The party was clearly a rager from what he could hear from behind the closed door. Surveying the eight deadbolts between him and Chuuya’s home cooking and absurdly expensive alcohol collection, he whipped out his lockpicking set and got to work.
The first bolt gave easily, and the next two weren’t locked. The third was, as was the fourth, but the fifth wasn’t set. The sixth and eighth were, the seventh not. It was easy enough to fiddle with the picks to get them open, and all in all it took less than ten minutes to get through all eight. He stood up, brushed himself off, and then grabbed the handle and turned it.
Or, well, he tried turning it. It didn’t budge.
He stared at his hand, still around the doorknob, and said, “What the fuck.”
Senbonzakura faded out and Fukagyaku Replace started up, but Q had their other ear trained on the door. Every time they heard a lock click out of place, they would either lock it back up or lock one of the ones that hadn’t been locked. It was mindless work, but at least they were going to get free food out of it once the party was over on top of the other agreed-upon spoils.

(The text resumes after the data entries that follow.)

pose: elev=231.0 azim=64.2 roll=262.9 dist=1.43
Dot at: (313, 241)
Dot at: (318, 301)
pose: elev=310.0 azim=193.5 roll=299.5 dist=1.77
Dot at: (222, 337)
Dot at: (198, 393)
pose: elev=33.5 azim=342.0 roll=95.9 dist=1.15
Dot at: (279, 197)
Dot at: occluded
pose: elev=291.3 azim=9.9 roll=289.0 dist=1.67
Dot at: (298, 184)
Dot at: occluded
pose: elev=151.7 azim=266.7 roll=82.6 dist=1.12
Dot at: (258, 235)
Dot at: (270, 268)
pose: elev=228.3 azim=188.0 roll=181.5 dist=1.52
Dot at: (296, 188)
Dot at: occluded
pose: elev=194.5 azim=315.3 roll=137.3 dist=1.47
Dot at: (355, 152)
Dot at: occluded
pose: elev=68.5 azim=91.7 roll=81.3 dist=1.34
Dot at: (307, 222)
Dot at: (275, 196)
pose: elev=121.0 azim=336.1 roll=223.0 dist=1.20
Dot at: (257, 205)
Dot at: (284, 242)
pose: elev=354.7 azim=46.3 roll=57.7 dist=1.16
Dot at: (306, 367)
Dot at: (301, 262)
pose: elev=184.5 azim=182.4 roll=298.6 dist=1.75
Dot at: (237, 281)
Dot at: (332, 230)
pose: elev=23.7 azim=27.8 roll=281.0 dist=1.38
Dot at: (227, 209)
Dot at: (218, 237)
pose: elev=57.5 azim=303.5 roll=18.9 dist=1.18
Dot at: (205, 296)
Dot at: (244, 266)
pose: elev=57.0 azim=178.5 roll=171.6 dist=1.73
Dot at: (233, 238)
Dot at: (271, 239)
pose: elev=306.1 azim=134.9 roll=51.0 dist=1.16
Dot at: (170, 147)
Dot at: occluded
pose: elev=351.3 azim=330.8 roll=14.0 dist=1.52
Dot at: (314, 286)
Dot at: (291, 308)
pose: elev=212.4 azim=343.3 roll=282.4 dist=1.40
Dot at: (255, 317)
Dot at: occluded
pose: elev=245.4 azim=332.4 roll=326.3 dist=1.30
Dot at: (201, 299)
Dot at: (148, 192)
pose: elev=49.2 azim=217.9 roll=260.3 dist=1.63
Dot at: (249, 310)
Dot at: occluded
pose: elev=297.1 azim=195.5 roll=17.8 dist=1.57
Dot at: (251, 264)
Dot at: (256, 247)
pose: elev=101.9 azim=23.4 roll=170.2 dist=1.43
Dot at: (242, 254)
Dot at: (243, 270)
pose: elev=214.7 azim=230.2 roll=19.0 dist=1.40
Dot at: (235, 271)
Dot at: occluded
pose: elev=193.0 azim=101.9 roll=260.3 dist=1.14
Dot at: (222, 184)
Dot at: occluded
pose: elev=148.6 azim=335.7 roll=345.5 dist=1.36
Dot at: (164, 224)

They heard Dazai swear again outside the door and added another tally to their list.
Three hours of hosting later, Kouyou was pleasantly tipsy and ready to go home. The consensus among the rest of the guests was much the same, and they all thanked Chuuya in turn as he escorted them to the door, undoing all the locks in one swift motion and letting them out. When the last of them had left, he stood in the threshold and looked down.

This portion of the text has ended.